Christman tells her family story by comparing actual photos of family members with her personal memories and supplementing her narration with academic research about the ways memory distorts the truth. Her own life is her best illustration of the ways both memories and photos shape self-knowledge.

She examines her counter-culture childhood, her eating disorders, sexual abuse, love, the death of a lover, the death of her Grammy, literature, and the journeys that five therapists took her through as she fought to make sense of her life. She writes of an absentee artist father, an uncle sentenced to ten years in jail for growing marijuana, and a mother who struggled before responding to her daughter's needs. Darkroom is an intense encounter between Christman's cerebral, emotional, and analytical sides. She pieces her complex stories together as skillfully as her Grammy placed photos in a family scrapbook.

Well-written books about any family's dysfunction appeal to me. I'm curious about relationships and how they are perceived, and I enjoy comparing other families to my own.

The interspersed quotes from experts confirm Christman's analysis but occasionally pulled me out of the story. Maybe that was her intention. I couldn't help wondering if those quotes had the same disorienting effect on the reader as Christman experienced when the old photos didn't match her memories. Most of her exquisite language and deep thought kept me riveted, though. She encouraged me see my own life through a new lens.

Alternately humorous, sensitive, intellectual, evocative and eye opening, Darkroom is a written collage that will touch and enlighten readers. No wonder Christman won the Associated Writing Programs Award for Creative Nonfiction for this deep, thorough examination of photos and memories.
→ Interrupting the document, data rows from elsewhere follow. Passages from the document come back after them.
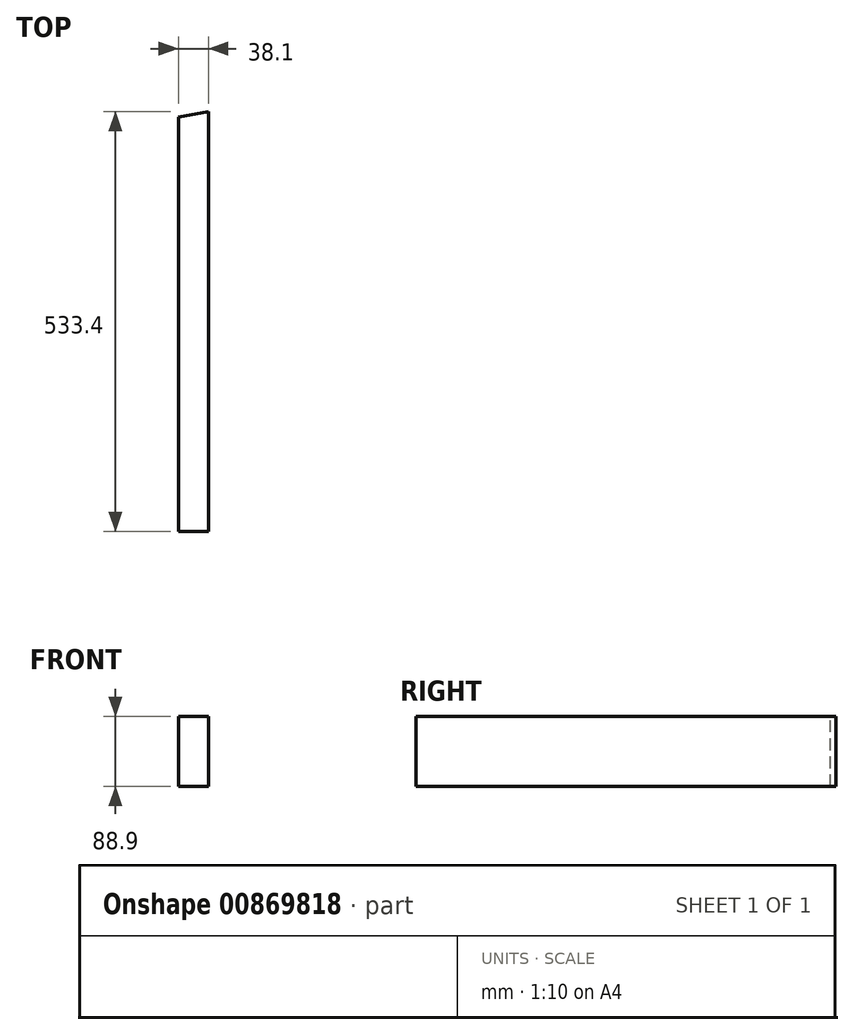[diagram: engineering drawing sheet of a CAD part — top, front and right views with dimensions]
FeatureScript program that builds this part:
annotation { "Feature Type Name" : "Feature", "Feature Type Description" : "" }
export const myFeature = defineFeature(function(context is Context, id is Id, definition is map)
    precondition{}
    {
        {
            var Q0;
            Q0=qCreatedBy(makeId("Front.planeOp"),FACE);
            var sketch = newSketch(context, id + "F0", { "sketchPlane" : qUnion([Q0])});
            skLineSegment(sketch, "E0.bottom", {"start": v(19.05, -44.45) * mm, "end": v(-19.05, -44.45) * mm});
            skLineSegment(sketch, "E0.top", {"start": v(19.05, 44.45) * mm, "end": v(-19.05, 44.45) * mm});
            skLineSegment(sketch, "E0.left", {"start": v(19.05, -44.45) * mm, "end": v(19.05, 44.45) * mm});
            skLineSegment(sketch, "E0.right", {"start": v(-19.05, -44.45) * mm, "end": v(-19.05, 44.45) * mm});
            skPoint(sketch, "E0.middle", {"position": v(0, 0) * mm});
            skSolve(sketch);
        }
        {
            var Q0;
            Q0 = qSketchRegion(id + "F0", true);
            extrude(context, id + "F1", {"entities" : qUnion([Q0]), "oppositeDirection" : true, "depth" : 533.4 * mm, "offsetDistance" : 25.4 * mm});
        }
        {
            var Q0;
            Q0=makeQuery(id+"F1.opExtrude","SWEPT_FACE",FACE,{"disambiguationData":[OSD([sQuery(id+"F0.wireOp",EDGE,"E0.top")])]});
            var sketch = newSketch(context, id + "F2", { "sketchPlane" : qUnion([Q0])});
            skLineSegment(sketch, "E1", {"start": v(19.05, 533.4) * mm, "end": v(-19.05, 526.68) * mm});
            skLineSegment(sketch, "E2", {"start": v(-19.05, 526.68) * mm, "end": v(-19.05, 533.4) * mm});
            skLineSegment(sketch, "E3", {"start": v(-19.05, 533.4) * mm, "end": v(19.05, 533.4) * mm});
            skSolve(sketch);
        }
        {
            var Q0;
            Q0 = qSketchRegion(id + "F2", true);
            extrude(context, id + "F3", {"entities" : qUnion([Q0]), "operationType" : NewBodyOperationType.REMOVE, "endBound" : BoundingType.THROUGH_ALL, "oppositeDirection" : true, "depth" : 25.4 * mm, "offsetDistance" : 25.4 * mm});
        }
    });
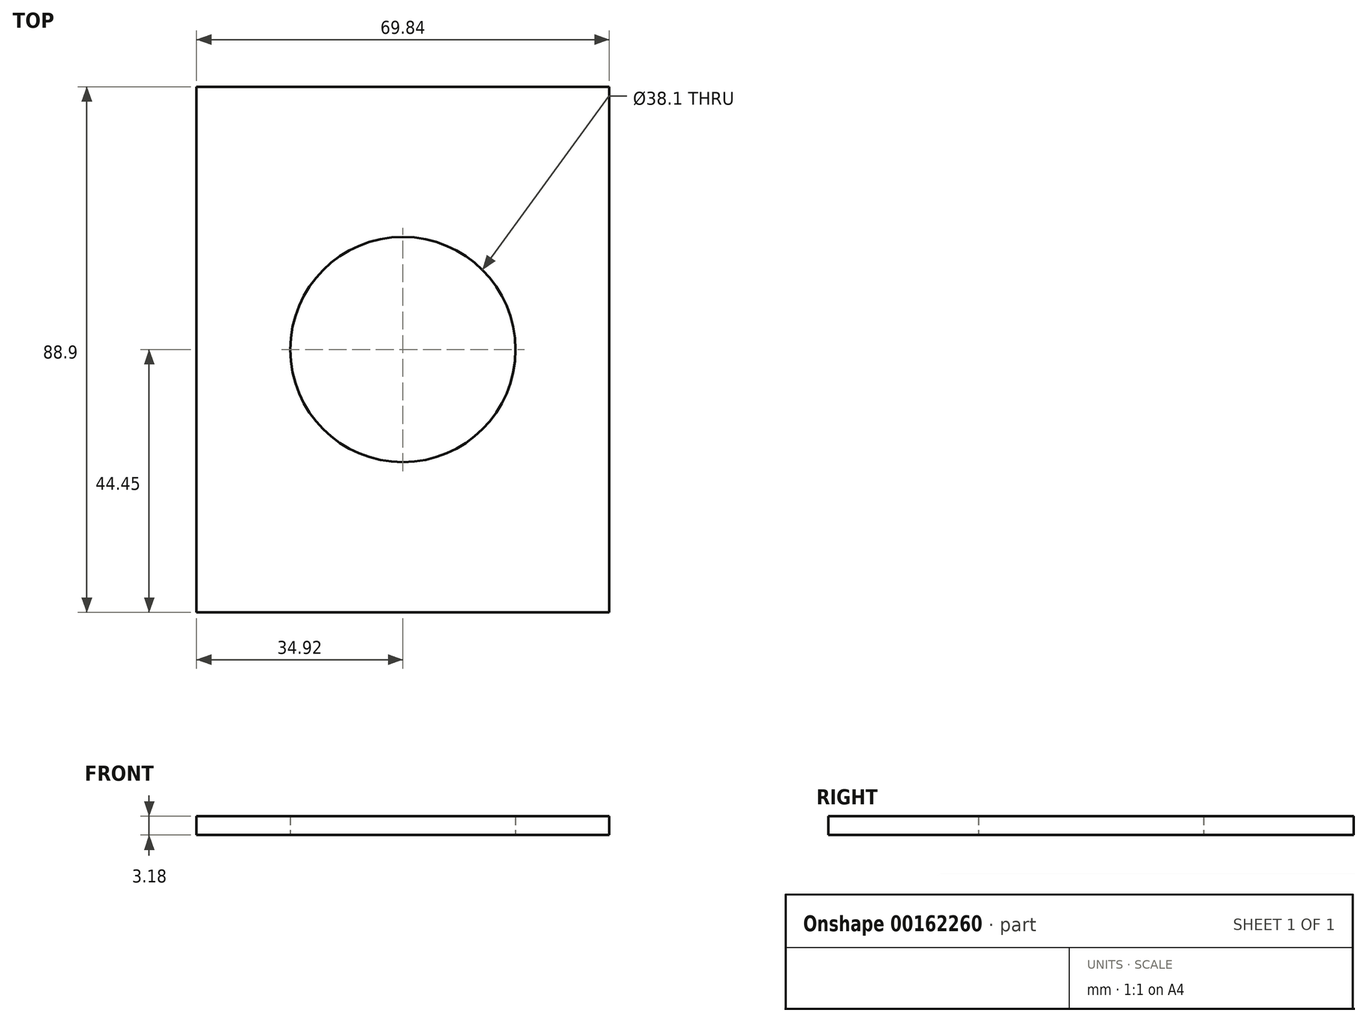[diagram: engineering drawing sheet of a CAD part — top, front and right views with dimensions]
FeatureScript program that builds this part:
annotation { "Feature Type Name" : "Feature", "Feature Type Description" : "" }
export const myFeature = defineFeature(function(context is Context, id is Id, definition is map)
    precondition{}
    {
        {
            var Q0;
            Q0=qCreatedBy(makeId("Top.planeOp"),FACE);
            var sketch = newSketch(context, id + "F0", { "sketchPlane" : qUnion([Q0])});
            skLineSegment(sketch, "E0.bottom", {"start": v(34.93, -44.45) * mm, "end": v(-34.93, -44.45) * mm});
            skLineSegment(sketch, "E0.top", {"start": v(34.93, 44.45) * mm, "end": v(-34.93, 44.45) * mm});
            skLineSegment(sketch, "E0.left", {"start": v(34.93, -44.45) * mm, "end": v(34.93, 44.45) * mm});
            skLineSegment(sketch, "E0.right", {"start": v(-34.93, -44.45) * mm, "end": v(-34.93, 44.45) * mm});
            skPoint(sketch, "E0.middle", {"position": v(0, 0) * mm});
            skCircle(sketch, "E1", {"center": v(0, 0) * mm, "radius": 19.05 * mm});
            skCircle(sketch, "E2", {"center": v(0, 0) * mm, "radius": 12.7 * mm});
            skCircle(sketch, "E3", {"center": v(0, 0) * mm, "radius": 7.94 * mm});
            skSolve(sketch);
        }
        {
            var Q0;
            Q0=makeQuery(id+"F0.imprint","IMPRINT",FACE,{"disambiguationData":[TD([[makeQuery(id+"F0.imprint","IMPRINT",EDGE,{"derivedFrom":sQuery(id+"F0.wireOp",EDGE,"E0.bottom")}),-1.0]])]});
            extrude(context, id + "F1", {"entities" : qUnion([Q0]), "depth" : 3.17 * mm});
        }
    });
I recommend Darkroom: A Family Exposure to all thinking women.

by B. Lynn Goodwin
for Story Circle Book Reviews
reviewing books by, for, and about women

0 of 0 people found the following review helpful.
Memoir as art
By Richard Gilbert
I reread this memoir after seven or eight years because my students and I loved three of her essays we studied. Having written my own memoir and read a boatload of memoirs in the meantime, I had developed my taste. I got a lot more out of it the second time because I saw what Jill Christman is doing with memory, trauma, and her distanced, wiser self.

In her telling, the many traumas in her life—including a brother's nearly fatal scalding, her sexual molestation, a fatal car accident, another death, and a lethal imprisonment—are not sensational plot points but, rather, parts of a legacy she lives with and is trying to resolve. Her stance as an inquiring survivor, with effective but sparing dramatization of the past, is key to the high literary quality of Darkroom and to the fact that it's not unbearably harrowing to read.

Photographs and memories, metaphors for each other, and their shifting meanings form the ground of her inquiry. What's interesting ultimately is her survival, her healing, her wisdom, and the literary shaping of her experience—these are this memoir's gifts. This is a memoir to be savored and honored as a work of art.

0 of 0 people found the following review helpful.
Simply breath taking
By lydia randolph
I laughed out loud, cried, and was at a lost for words while reading this book. The element that sticks out is the second voice that appears throughout the piece. I encourage everyone who loves to read to read this book. I couldn't put it down once I started. I read it in one day. Job well done Professor Christman!